COVID19 impact on the pension risk transfer market
This has had a compounding impact on the premium rates insurers charge for BPA policies.
The strong demand from trustees and sponsors of pension schemes to purchase BPAs during 2019 gave insurers a strong negotiating hand to choose which counterparties they would engage with. Consequently, insurers’ focus has gravitated towards larger transactions (where the prize was worth the risk of being unsuccessful). Whilst competition amongst insurers enabled larger schemes to maintain a comparatively strong negotiating position, insurers’ strong pipeline of business opportunities has caused their appetite to price aggressively to be muted.
For smaller schemes, with negotiating levers being much more limited, the only route to market was often to partner with a single provider. Under this approach, the insurer is set a price target that is required to meet for the transaction to proceed. Even where such an approach is followed, the expectations of managers and trustees of schemes looking to carry out very small transactions have had to be carefully managed: the smaller the transaction, the poorer the terms offered.
In January and February, it looked like 2020 would follow a similar narrative to 2019. Insurers continued to anticipate a strong pipeline of activity, albeit the average size of transactions was expected to fall slightly as they expected fewer £1bn+ in transactions to complete in 2020 compared to 2019.
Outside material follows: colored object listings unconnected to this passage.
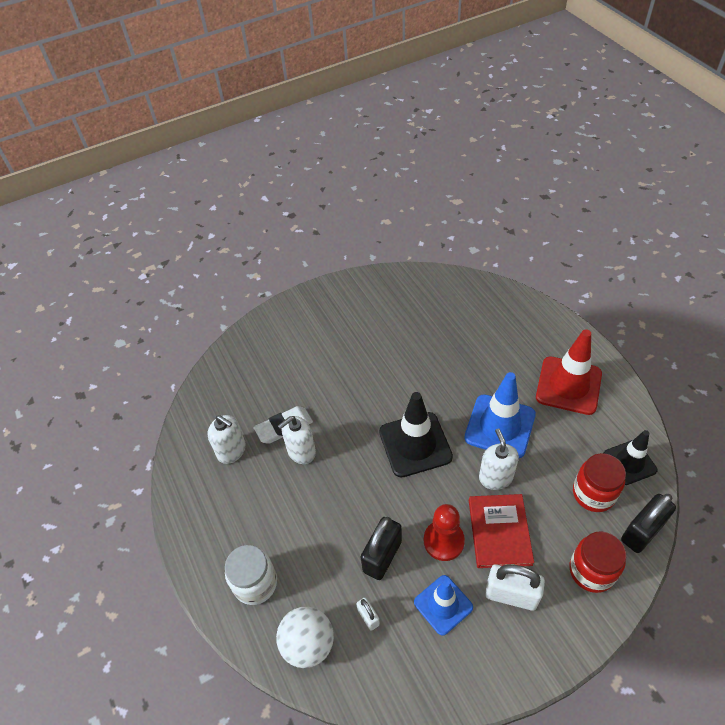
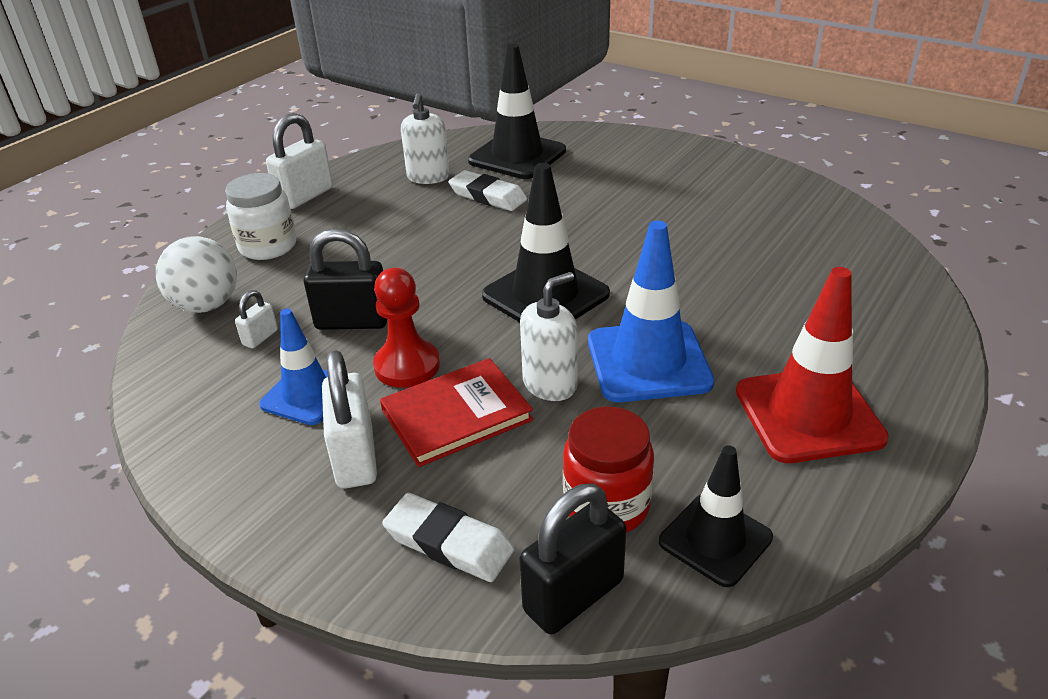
camera: 60 degrees right, 15 degrees down
white soap dispenser [278,416,316,464] -> none
red jar [569,531,626,593] -> white eraser [382,493,514,582]
black padlock [621,494,676,553] -> black padlock turned 60 degrees counterclockwise [519,483,626,634]
none -> white padlock [266,113,333,209]
none -> black traffic cone [468,44,566,179]

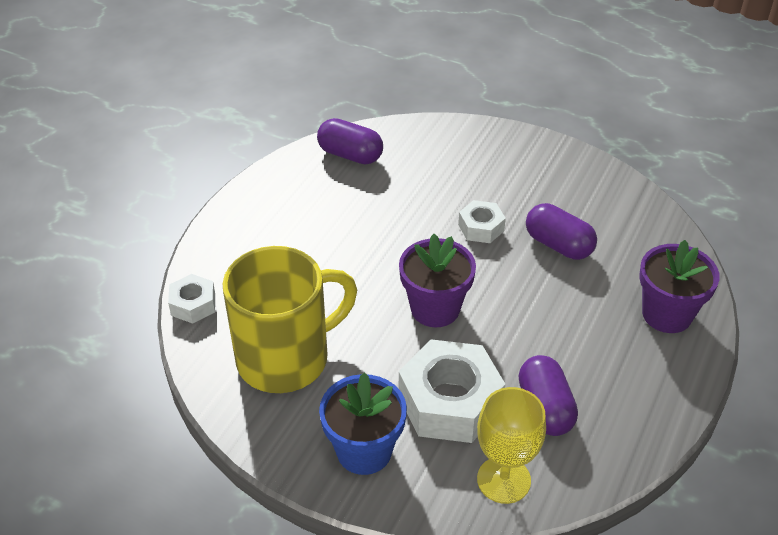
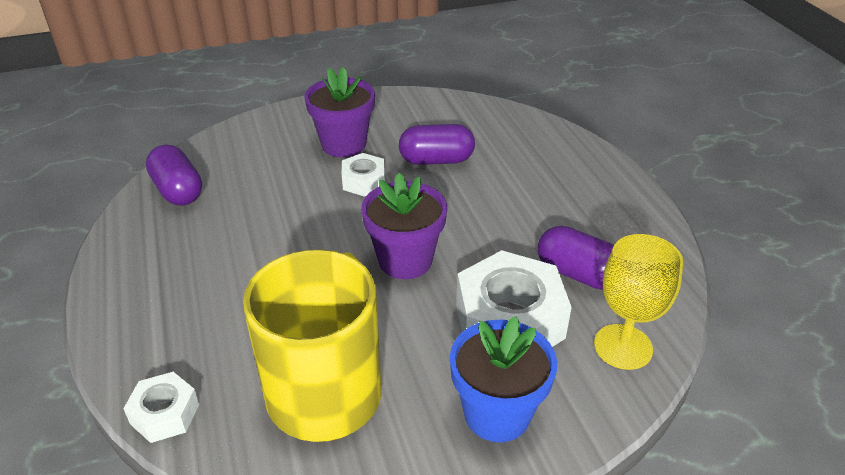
camera: 45 degrees left, 5 degrees down
purple capsule [317,118,383,165] -> purple capsule turned 75 degrees clockwise [146,145,202,205]
purple flower pot [639,240,720,333] -> purple flower pot moved to [305,67,375,157]

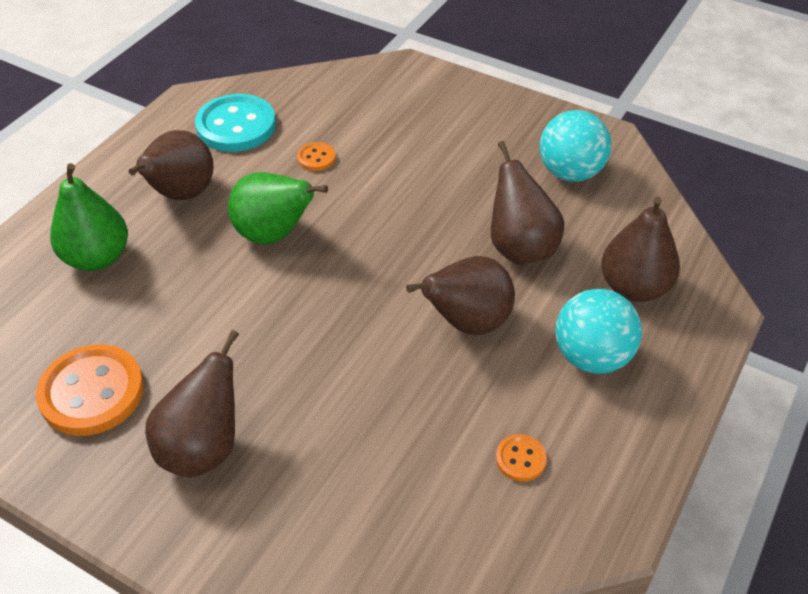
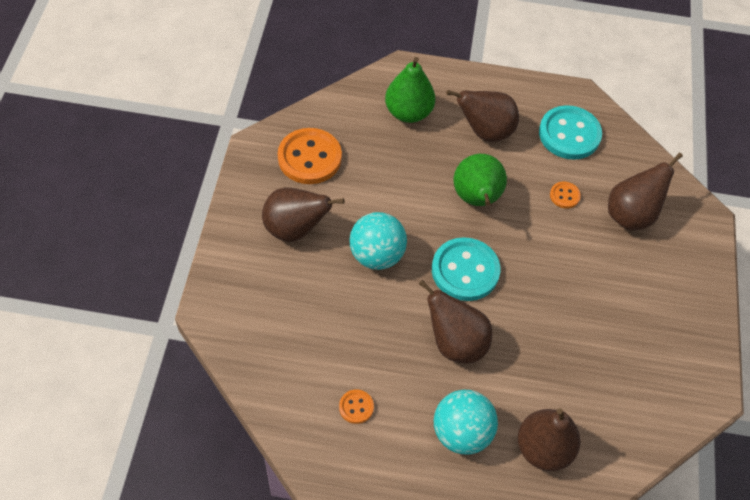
camera: 65 degrees right, 10 degrees up
brown pear [491,141,565,265] -> brown pear moved to [608,153,683,230]
turquoise ball [540,110,611,182] -> turquoise ball moved to [350,212,407,270]
none -> turquoise button [432,237,500,301]

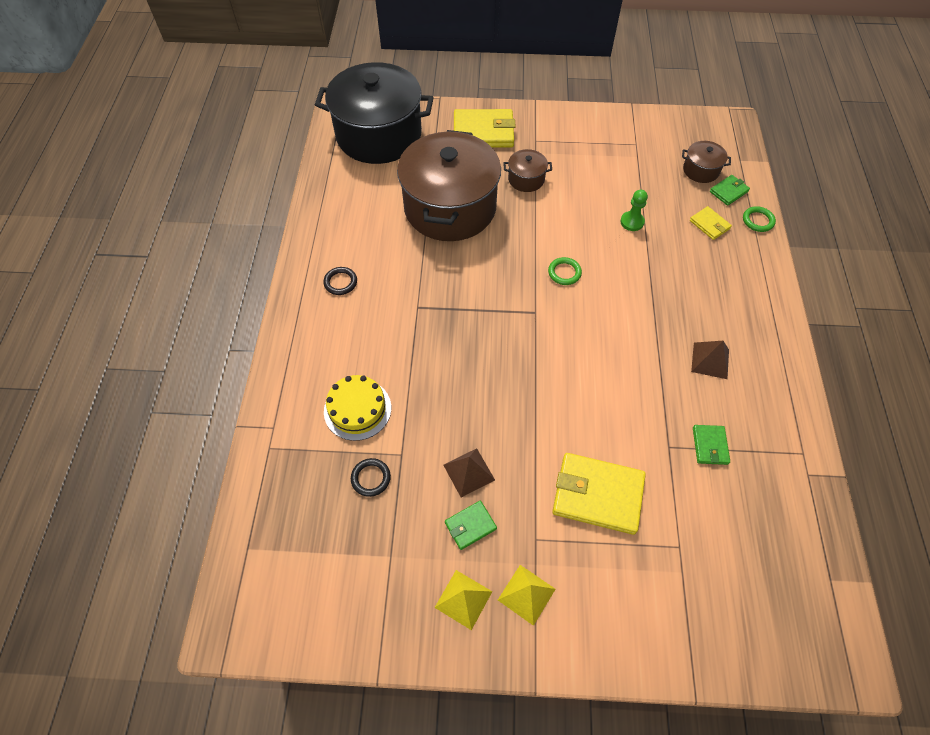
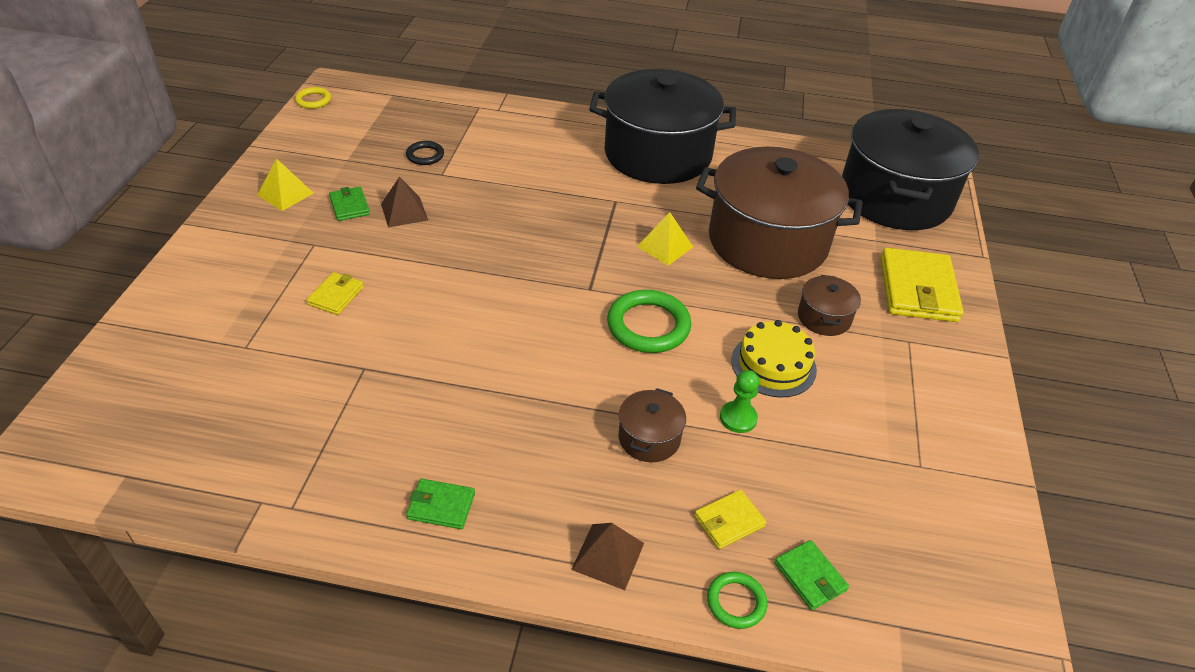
camera: 95 degrees right, 15 degrees down
black ring [323,267,357,295] -> black pot [589,69,736,184]
yellow cake [324,375,391,441] -> yellow cake moved to [731,320,817,398]
yellow pyramid [498,565,556,626] -> yellow pyramid moved to [637,212,693,265]
green ring [548,257,582,285] -> green ring [607,290,691,353], size x1.83
yellow wallet [552,453,646,535] -> yellow wallet [307,272,364,315], size x0.50
brown pot [682,141,731,183] -> brown pot moved to [618,388,686,462]
brown pyramid [691,341,729,379] -> brown pyramid moved to [571,523,644,590]
green wallet [693,425,730,465] -> green wallet moved to [406,479,475,529]
none -> yellow ring [295,87,331,109]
The challenges following COVID-19
Everything changed in March as it became clear that COVID-19 had become a global pandemic and that, in addition to human suffering and deaths, there was going to be a severe downturn in the global economy. Companies across the globe are scaling back their operations and seeking, where possible, to preserve cash.
Consequently, discretionary expenditure is being deferred or cancelled. This extends to pension de-risking projects, with insurers now anticipating a curtailment to their 2020 pipeline as companies (a) are less inclined to pay cash top-ups to cover funding shortfalls against the cost of buying out a pension scheme’s liabilities, (b) consider the negative accounting impact of a BPA transaction on the company’s balance sheet as unattractive, and (c) are withholding budgetary approval in respect of the costs of transacting a BPA.